Unicode is an important area that programmers needs to know, particularly if one is doing some form of text processing and/or internationalization and localization. Even if you are a seasoned coder, you may feel like you’re on thin ice with Unicode.

Some weeks ago, I tried to get to the bottom of Unicode, and I’m writing this article to document my understanding of it.

Common terms

First, let us look at some terms which are commonly known, but may not be as well understood.

Glyphs and Fonts

Fonts are a collection of patterns of ink on paper indicating how characters of text will look like. The pattern of ink for a given character in the set of characters is called a glyph . Depending on the font, multiple glyphs can exist for the same character.
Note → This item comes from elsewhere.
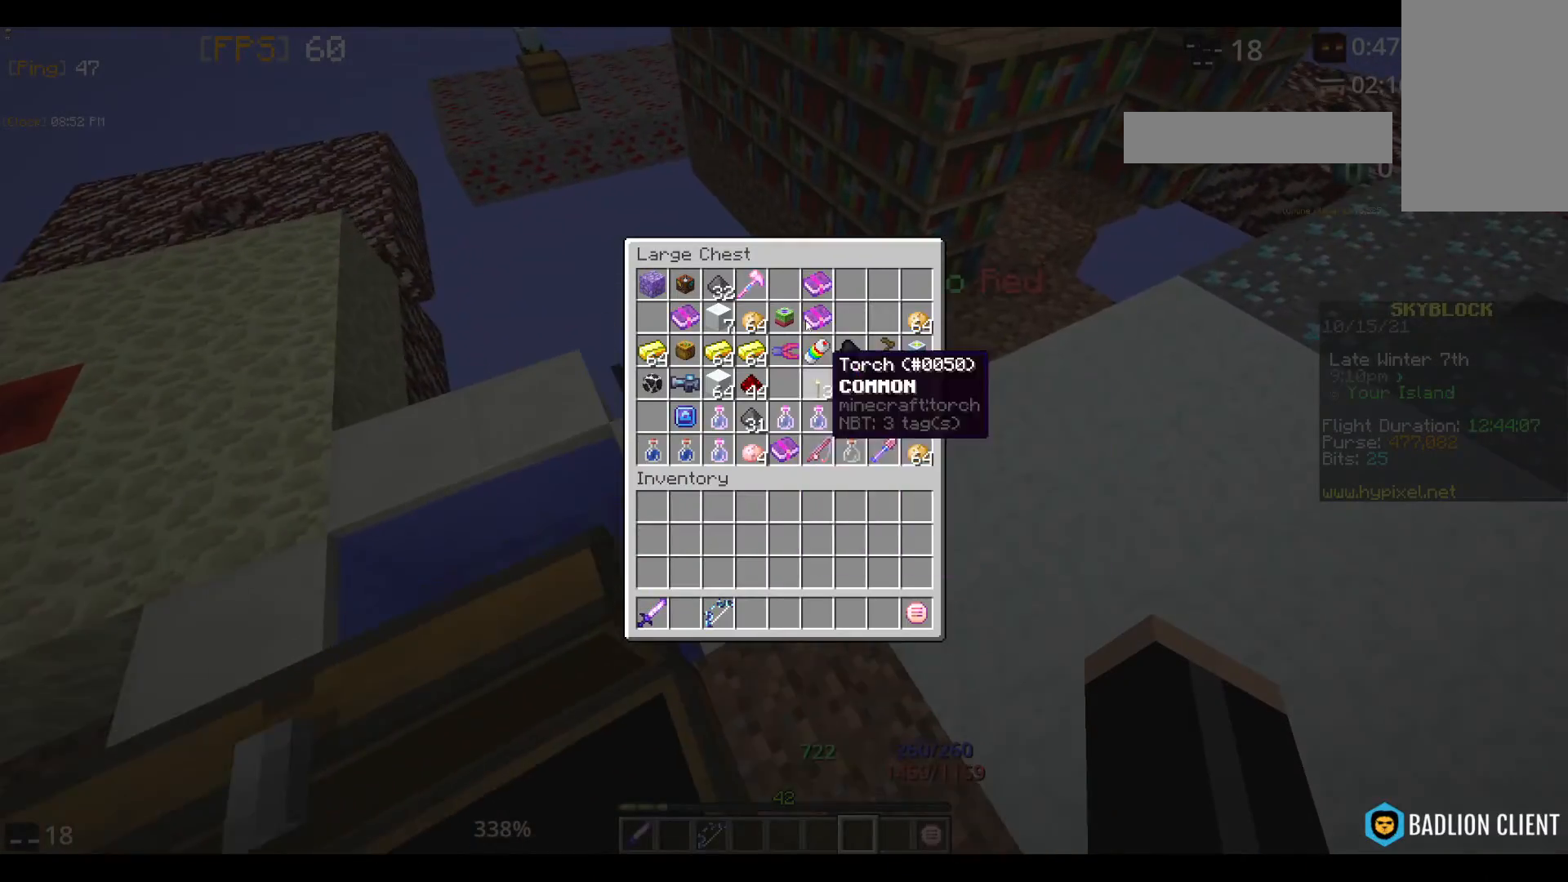
{"keys": [], "mouse": [], "events": []}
Character set and character encoding

Every character in a character set must be identified by the computer. For this reason, every character has a code. American Standards Association created ASCII or American Standard Code for Information Interchange to achieve this.

Not only does a computer need to know the code for a character, it also needs to know how the code is to be represented. This is called encoding . For instance, in ASCII, the code for the lower case ‘a’ is ‘97’ which is encoded as a single byte ‘0x61’.

Why Unicode?

Since ASCII uses a single byte to represent the code for a character, it is not possible to support all the different characters that we have in all the languages around the world.

For this reason, a better way was looked for, to codify characters and represent them in encodings. Thus, Unicode was born.

In Unicode, code points are depicted as “U+AAAA”, where AAAA is a four digit hexadecimal number. For code points beyond U+FFFF, which is the maximum, the minimum number of digits needed to express the code point are used. For example, the code point for the letter “A” of the Kharoshthi script is expressed as U+10A00.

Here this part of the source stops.